Raccordement au réseau électrique de Kitcisakik, dernière communauté hors réseau au Québec

Le projet de raccordement du village de Kitcisakik a porté sur la construction d’une nouvelle ligne de distribution aérienne de 25 kV (LUV-233), alimentée à partir du poste Louvicourt. D’une longueur d’environ 66 km, l’infrastructure assure désormais une alimentation électrique fiable à la communauté, tout en tenant compte des besoins de croissance futurs. Dimensionnée dès la conception pour une exploitation éventuelle à 34,5 kV, la ligne a mis fin à la dépendance aux génératrices au diesel et a permis d’alimenter l’ensemble des résidences du village. Achevé en 2025, le raccordement a marqué une étape importante, car avant ce projet, Kitcisakik était la dernière communauté au Québec à ne pas être reliée au réseau d’Hydro-Québec.

Située à quelque 90 km au sud-est de Val-d’Or, la communauté anichinabée de Kitcisakik comptait parmi les dernières au Québec à ne pas être alimentée par un réseau public. Le projet Animiki Ickote (« électricité » en anichinabé) a été déployé pour mettre fin à la dépendance aux génératrices au diesel et offrir une alimentation stable. Au terme des travaux, plus de 400 personnes et environ 150 habitations et bâtiments communautaires ont été raccordés.

Alimenter le nord grâce à une ingénierie et une conception de pointe

CIMA+ a réalisé l’avant-projet ainsi que l’ingénierie détaillée (40 %, 80 % et 100 %) de la nouvelle ligne de distribution aérienne de 25 kV LUV-233, alimentée à partir du poste de Louvicourt. D’une longueur d’environ 70 km, le tracé longeait la route 117 avant de bifurquer vers Kitcisakik et incluait une traversée aérienne de la rivière Louvicourt (portée d’environ 125 m). Au total, près de 2 000 poteaux ont été installés le long de la route 117 et dans la communauté. La conception reposait principalement sur des poteaux de bois de 40 pieds (classe 1), et sur des structures en composite pour les milieux humides et les emplacements d’appareils majeurs. Dès l’avant-projet, la ligne a été dimensionnée pour une exploitation éventuelle à 34,5 kV et une conversion vers des supports à deux ternes.

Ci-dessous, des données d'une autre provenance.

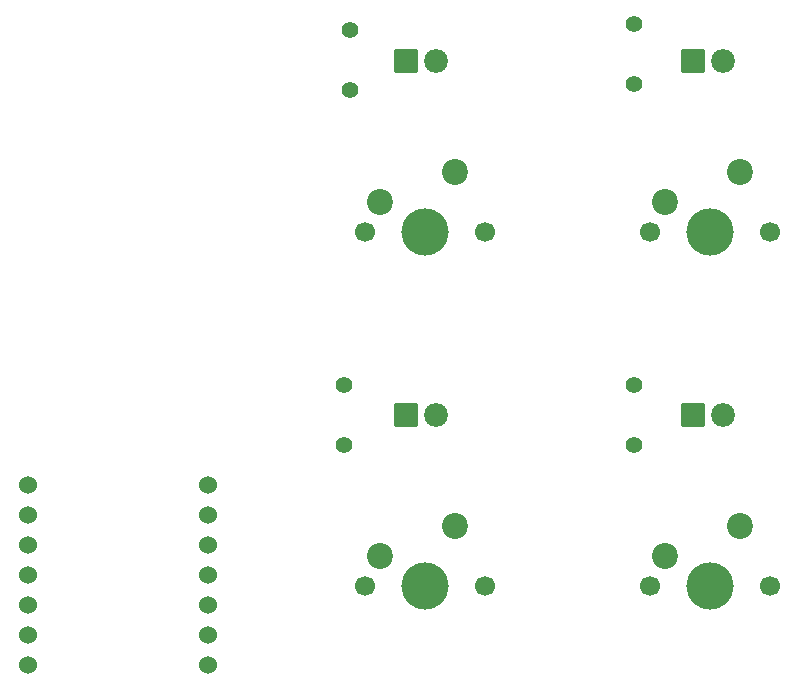
<source format=gbr>
%TF.GenerationSoftware,KiCad,Pcbnew,9.0.6*%
%TF.CreationDate,2025-11-18T20:58:22+00:00*%
%TF.ProjectId,pathfinderKey-Cuts,70617468-6669-46e6-9465-724b65792d43,rev?*%
%TF.SameCoordinates,Original*%
%TF.FileFunction,Soldermask,Bot*%
%TF.FilePolarity,Negative*%
%FSLAX46Y46*%
G04 Gerber Fmt 4.6, Leading zero omitted, Abs format (unit mm)*
G04 Created by KiCad (PCBNEW 9.0.6) date 2025-11-18 20:58:22*
%MOMM*%
%LPD*%
G01*
G04 APERTURE LIST*
G04 Aperture macros list*
%AMRoundRect*
0 Rectangle with rounded corners*
0 $1 Rounding radius*
0 $2 $3 $4 $5 $6 $7 $8 $9 X,Y pos of 4 corners*
0 Add a 4 corners polygon primitive as box body*
4,1,4,$2,$3,$4,$5,$6,$7,$8,$9,$2,$3,0*
0 Add four circle primitives for the rounded corners*
1,1,$1+$1,$2,$3*
1,1,$1+$1,$4,$5*
1,1,$1+$1,$6,$7*
1,1,$1+$1,$8,$9*
0 Add four rect primitives between the rounded corners*
20,1,$1+$1,$2,$3,$4,$5,0*
20,1,$1+$1,$4,$5,$6,$7,0*
20,1,$1+$1,$6,$7,$8,$9,0*
20,1,$1+$1,$8,$9,$2,$3,0*%
G04 Aperture macros list end*
%ADD10C,1.400000*%
%ADD11C,1.700000*%
%ADD12C,4.000000*%
%ADD13C,2.200000*%
%ADD14C,2.019000*%
%ADD15RoundRect,0.102000X-0.907500X-0.907500X0.907500X-0.907500X0.907500X0.907500X-0.907500X0.907500X0*%
%ADD16C,1.524000*%
G04 APERTURE END LIST*
D10*
%TO.C,R2*%
X154500000Y-84420000D03*
X154500000Y-89500000D03*
%TD*%
%TO.C,R3*%
X178580000Y-114420000D03*
X178580000Y-119500000D03*
%TD*%
D11*
%TO.C,SW1*%
X179920000Y-101500000D03*
D12*
X185000000Y-101500000D03*
D11*
X190080000Y-101500000D03*
D13*
X187540000Y-96420000D03*
X181190000Y-98960000D03*
%TD*%
D14*
%TO.C,D2*%
X161770000Y-87000000D03*
D15*
X159230000Y-87000000D03*
%TD*%
D11*
%TO.C,SW3*%
X179920000Y-131500000D03*
D12*
X185000000Y-131500000D03*
D11*
X190080000Y-131500000D03*
D13*
X187540000Y-126420000D03*
X181190000Y-128960000D03*
%TD*%
D11*
%TO.C,SW4*%
X155749000Y-131500000D03*
D12*
X160829000Y-131500000D03*
D11*
X165909000Y-131500000D03*
D13*
X163369000Y-126420000D03*
X157019000Y-128960000D03*
%TD*%
D10*
%TO.C,R1*%
X178580000Y-83920000D03*
X178580000Y-89000000D03*
%TD*%
D14*
%TO.C,D4*%
X161770000Y-117000000D03*
D15*
X159230000Y-117000000D03*
%TD*%
D11*
%TO.C,SW2*%
X155749000Y-101500000D03*
D12*
X160829000Y-101500000D03*
D11*
X165909000Y-101500000D03*
D13*
X163369000Y-96420000D03*
X157019000Y-98960000D03*
%TD*%
D16*
%TO.C,U1*%
X127260000Y-122880000D03*
X127260000Y-125420000D03*
X127260000Y-127960000D03*
X127260000Y-130500000D03*
X127260000Y-133040000D03*
X127260000Y-135580000D03*
X127260000Y-138120000D03*
X142500000Y-138120000D03*
X142500000Y-135580000D03*
X142500000Y-133040000D03*
X142500000Y-130500000D03*
X142500000Y-127960000D03*
X142500000Y-125420000D03*
X142500000Y-122880000D03*
%TD*%
D14*
%TO.C,D3*%
X186080000Y-117000000D03*
D15*
X183540000Y-117000000D03*
%TD*%
D10*
%TO.C,R4*%
X154000000Y-114460000D03*
X154000000Y-119540000D03*
%TD*%
D14*
%TO.C,D1*%
X186080000Y-87000000D03*
D15*
X183540000Y-87000000D03*
%TD*%
M02*

</source>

Accompagner : du travail sur le terrain à la conformité réglementaire

Les équipes ont réalisé des relevés de terrain et le piquetage de plus de 2 000 structures, ont constitué un album photo et ont procédé à la mise à jour du système d’information géographique (SIG). Le projet a intégré plusieurs exigences réglementaires, dont l’implantation à 20 m de la ligne de rive sur certains tronçons (kilomètres 1 à 9) et la prise en considération du remplacement futur de ponceaux le long du corridor. En zones rocheuses, environ 270 poteaux ont nécessité du forage, et des techniques de stabilisation ont été appliquées lorsque les conditions de sol étaient inférieures à la classe C. CIMA+ a également soutenu la préparation de documents et l’obtention des permis pour les avis de travaux, les options d’acquisition de servitudes, et les permissions de voirie, ainsi que la vérification d’assujettissement à la Loi sur les eaux navigables canadiennes (LENC) pour la traverse de la rivière.

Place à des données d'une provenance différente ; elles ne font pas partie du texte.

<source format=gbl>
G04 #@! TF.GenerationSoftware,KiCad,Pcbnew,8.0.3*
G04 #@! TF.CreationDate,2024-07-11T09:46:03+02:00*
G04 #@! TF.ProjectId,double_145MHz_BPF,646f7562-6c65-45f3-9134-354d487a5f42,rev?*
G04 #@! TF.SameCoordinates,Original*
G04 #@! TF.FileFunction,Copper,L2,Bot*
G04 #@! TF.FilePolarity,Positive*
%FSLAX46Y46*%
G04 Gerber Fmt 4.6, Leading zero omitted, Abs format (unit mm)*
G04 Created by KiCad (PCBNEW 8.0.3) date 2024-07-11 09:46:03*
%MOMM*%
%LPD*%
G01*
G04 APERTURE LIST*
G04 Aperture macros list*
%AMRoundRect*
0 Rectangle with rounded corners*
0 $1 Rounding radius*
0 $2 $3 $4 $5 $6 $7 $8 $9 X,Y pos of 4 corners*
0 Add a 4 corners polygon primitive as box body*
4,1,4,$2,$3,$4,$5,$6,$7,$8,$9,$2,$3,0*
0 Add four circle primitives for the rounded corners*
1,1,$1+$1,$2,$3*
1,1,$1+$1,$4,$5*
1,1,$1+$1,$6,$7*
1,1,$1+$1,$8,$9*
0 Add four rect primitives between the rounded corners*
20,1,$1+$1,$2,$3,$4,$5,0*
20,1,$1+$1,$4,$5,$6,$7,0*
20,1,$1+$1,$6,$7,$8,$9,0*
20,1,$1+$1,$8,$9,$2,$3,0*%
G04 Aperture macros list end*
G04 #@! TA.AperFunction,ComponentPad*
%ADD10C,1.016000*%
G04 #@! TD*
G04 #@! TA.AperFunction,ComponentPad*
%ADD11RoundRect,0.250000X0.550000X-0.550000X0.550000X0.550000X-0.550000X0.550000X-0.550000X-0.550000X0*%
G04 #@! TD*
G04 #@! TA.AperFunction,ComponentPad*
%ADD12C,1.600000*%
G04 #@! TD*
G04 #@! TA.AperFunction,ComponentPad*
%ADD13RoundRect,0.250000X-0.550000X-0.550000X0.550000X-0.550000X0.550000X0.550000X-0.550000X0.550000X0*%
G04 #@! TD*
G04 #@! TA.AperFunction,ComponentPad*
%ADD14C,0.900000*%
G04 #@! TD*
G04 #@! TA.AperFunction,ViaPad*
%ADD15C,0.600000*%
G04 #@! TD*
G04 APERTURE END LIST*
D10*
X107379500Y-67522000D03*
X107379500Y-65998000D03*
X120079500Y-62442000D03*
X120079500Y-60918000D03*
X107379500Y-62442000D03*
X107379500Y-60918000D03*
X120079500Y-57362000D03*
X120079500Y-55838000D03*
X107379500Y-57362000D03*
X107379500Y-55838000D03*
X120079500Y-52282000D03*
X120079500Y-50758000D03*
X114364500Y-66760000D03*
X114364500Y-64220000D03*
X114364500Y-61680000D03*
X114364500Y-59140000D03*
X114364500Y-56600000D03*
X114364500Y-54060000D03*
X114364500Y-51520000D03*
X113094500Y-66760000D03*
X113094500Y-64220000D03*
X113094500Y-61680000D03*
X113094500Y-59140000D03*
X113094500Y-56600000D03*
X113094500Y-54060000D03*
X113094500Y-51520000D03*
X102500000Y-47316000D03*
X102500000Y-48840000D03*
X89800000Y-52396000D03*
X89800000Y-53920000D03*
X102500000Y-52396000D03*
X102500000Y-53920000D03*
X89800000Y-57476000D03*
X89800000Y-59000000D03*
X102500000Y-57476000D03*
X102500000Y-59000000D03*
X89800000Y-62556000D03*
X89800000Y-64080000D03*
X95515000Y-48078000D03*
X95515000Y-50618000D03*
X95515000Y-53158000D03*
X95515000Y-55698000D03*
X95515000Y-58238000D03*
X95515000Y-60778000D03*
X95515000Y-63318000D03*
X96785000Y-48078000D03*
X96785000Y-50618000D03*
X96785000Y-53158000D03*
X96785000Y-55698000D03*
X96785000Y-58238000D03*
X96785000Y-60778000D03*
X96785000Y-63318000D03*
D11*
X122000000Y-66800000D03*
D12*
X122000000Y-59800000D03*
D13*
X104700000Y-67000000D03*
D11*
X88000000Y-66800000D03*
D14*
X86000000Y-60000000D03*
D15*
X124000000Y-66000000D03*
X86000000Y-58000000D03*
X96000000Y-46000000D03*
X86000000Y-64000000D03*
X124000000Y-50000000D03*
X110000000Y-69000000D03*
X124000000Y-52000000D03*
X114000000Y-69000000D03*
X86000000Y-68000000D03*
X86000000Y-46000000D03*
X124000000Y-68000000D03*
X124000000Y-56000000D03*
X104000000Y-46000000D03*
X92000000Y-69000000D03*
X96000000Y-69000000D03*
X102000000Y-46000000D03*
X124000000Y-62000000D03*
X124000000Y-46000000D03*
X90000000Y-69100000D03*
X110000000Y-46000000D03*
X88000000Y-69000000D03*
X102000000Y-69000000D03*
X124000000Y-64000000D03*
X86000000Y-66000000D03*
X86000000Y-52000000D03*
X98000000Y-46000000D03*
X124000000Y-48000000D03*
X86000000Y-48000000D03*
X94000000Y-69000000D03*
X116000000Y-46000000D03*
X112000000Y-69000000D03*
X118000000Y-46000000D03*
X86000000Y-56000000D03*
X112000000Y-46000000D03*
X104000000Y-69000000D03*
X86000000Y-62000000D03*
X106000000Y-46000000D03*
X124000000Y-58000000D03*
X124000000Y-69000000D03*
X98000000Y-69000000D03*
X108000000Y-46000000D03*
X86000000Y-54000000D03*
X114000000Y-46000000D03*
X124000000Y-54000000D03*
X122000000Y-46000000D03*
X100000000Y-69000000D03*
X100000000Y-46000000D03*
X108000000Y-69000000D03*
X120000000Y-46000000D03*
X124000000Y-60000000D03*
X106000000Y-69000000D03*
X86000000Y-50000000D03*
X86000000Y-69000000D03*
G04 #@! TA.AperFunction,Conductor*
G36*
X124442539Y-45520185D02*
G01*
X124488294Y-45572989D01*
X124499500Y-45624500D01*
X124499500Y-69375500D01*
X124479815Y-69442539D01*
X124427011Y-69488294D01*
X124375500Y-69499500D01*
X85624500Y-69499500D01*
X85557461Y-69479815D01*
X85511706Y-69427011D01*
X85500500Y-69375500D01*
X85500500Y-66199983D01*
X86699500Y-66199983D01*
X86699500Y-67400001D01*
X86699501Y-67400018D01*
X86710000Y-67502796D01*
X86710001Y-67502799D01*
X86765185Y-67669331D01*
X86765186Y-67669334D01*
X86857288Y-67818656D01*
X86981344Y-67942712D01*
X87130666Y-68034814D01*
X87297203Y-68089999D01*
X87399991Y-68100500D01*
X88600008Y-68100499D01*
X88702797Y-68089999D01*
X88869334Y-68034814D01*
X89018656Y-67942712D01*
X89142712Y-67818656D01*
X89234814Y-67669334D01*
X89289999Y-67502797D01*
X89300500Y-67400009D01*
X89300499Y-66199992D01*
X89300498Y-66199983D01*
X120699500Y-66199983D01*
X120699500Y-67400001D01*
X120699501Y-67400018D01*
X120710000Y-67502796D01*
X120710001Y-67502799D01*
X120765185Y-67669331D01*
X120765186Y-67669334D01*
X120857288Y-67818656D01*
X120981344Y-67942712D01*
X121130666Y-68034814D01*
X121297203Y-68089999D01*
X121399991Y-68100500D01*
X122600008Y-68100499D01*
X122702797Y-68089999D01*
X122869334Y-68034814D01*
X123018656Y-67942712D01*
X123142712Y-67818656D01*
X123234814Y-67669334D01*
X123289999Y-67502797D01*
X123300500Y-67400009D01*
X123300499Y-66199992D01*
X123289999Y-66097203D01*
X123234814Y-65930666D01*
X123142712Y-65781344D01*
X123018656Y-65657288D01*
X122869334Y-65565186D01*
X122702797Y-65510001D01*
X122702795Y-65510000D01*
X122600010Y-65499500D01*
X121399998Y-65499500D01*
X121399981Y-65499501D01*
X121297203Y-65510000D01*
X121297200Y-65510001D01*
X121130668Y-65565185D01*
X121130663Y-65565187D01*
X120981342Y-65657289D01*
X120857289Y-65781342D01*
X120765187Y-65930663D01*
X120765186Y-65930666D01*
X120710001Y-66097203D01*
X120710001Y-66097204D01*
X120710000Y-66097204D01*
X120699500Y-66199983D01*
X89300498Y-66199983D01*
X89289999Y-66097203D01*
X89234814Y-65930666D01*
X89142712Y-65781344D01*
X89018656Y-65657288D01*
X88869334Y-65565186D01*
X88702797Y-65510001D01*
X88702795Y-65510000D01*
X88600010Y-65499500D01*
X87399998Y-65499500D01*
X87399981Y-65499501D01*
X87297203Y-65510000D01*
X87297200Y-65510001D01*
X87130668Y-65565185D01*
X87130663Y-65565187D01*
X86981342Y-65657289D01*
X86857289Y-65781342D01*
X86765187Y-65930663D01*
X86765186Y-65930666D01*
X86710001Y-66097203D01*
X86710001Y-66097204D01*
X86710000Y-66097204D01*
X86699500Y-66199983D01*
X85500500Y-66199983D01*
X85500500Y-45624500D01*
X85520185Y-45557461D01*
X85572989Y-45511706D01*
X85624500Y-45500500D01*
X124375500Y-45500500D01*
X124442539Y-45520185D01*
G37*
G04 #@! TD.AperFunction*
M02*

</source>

Du premier poteau à la mise sous tension : des retombées durables pour les communautés

Amorcé en 2022, le chantier s’est accéléré avec l’installation du premier poteau en novembre 2023. Les travaux se sont poursuivis jusqu’en 2025 et la mise en service du raccordement a été célébrée le 17 décembre 2025. Les coûts de conception et de construction des infrastructures ont été évalués à environ 32 M$, auxquels se sont ajoutés 3,8 M$ pour l’adaptation des résidences. Des partenaires gouvernementaux ont appuyé la mise aux normes des installations électriques des habitations et la conversion des bâtiments communautaires. Le nouveau réseau a réduit les déplacements liés à l’approvisionnement en carburant, diminué le bruit nocturne des génératrices et amélioré le confort au quotidien.